Gorilla trekking in Bwindi

For the safari of a lifetime, go Uganda gorilla trekking in Bwindi Impenetrable Forest, a national park in the southwest of the country. It’s home to more than half of the world’s surviving population of endangered mountain gorillas. An encounter with these gentle Uganda gorillas is sure to make a profound, even life-changing, impression.

We had come to Bwindi Impenetrable National Park in southwestern Uganda to experience the thrill of gorilla trekking. For my partner and I, it was the journey of a lifetime.

The ancient rain forest of Bwindi extends over a series of steep ridges in the midst of the volcanic Virunga mountain range. This area has been declared a Unesco World Heritage site due to its ecological uniqueness and natural beauty.

Our luxury lodge occupied a spectacular setting surrounded by dreamy, mist-covered hills. The ‘impenetrable’ forest that surrounded us protects more than 300 mountain gorillas – roughly half of the world’s population.

▸ TASKS AND EXERCISES
(1) According to the gorilla trekking text, why has the Bwindi area been declared a Unesco World Heritage site? Answer in one to three sentences.
(2) Please decide whether each statement agrees with the gorilla trekking text, answering yes or no and quoting the words that decide it. (a) Bwindi lies in the southwest of Uganda. (b) The lodge was surrounded by flat, dry plains. (c) The rain forest extends over a series of steep ridges.
(3) Translate this sentence from the gorilla trekking text into Spanish: "Our luxury lodge occupied a spectacular setting surrounded by dreamy, mist-covered hills."
The lines after this have nothing to do with what you are asked to do.

▸ DATA BLOCK
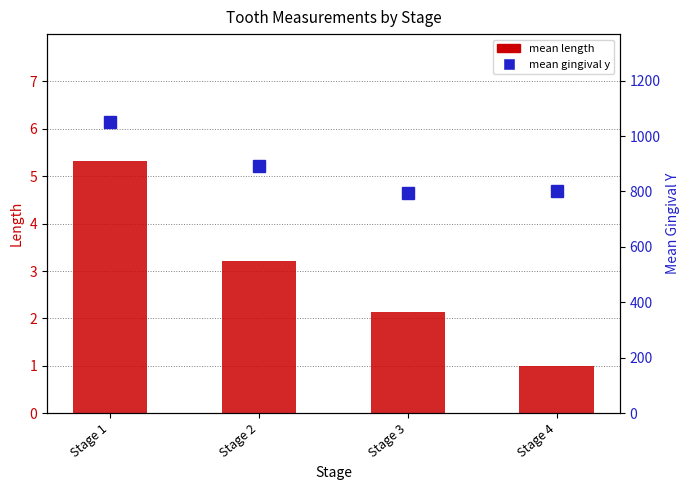

At which label is mean gingival y closest to 924?

Stage 2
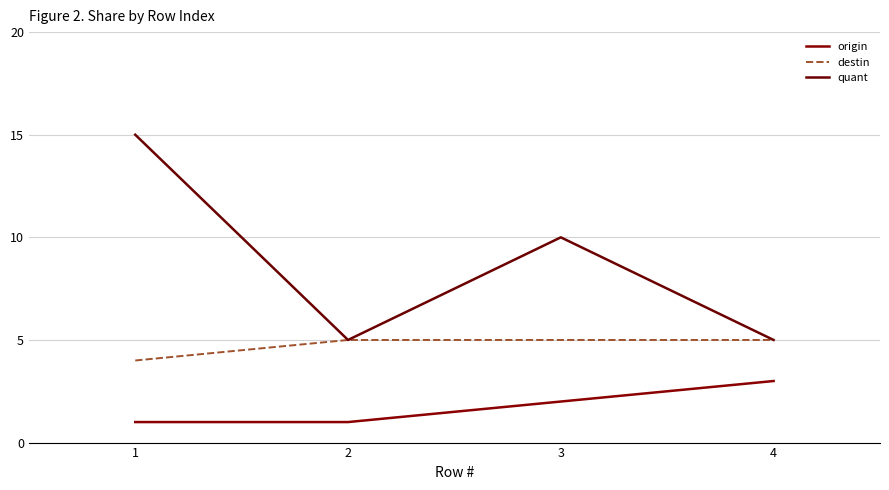

Which series has the largest total across all categories?

quant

▸ SOLUTIONS TO THE EXERCISE
(1) The area was declared a Unesco World Heritage site because of its ecological uniqueness and natural beauty.

(2)
(a) Yes: "a national park in the southwest of the country"
(b) No: "surrounded by dreamy, mist-covered hills"
(c) Yes: "extends over a series of steep ridges"

(3) Nuestro albergue de lujo ocupaba un entorno espectacular rodeado de colinas de ensueño cubiertas de niebla.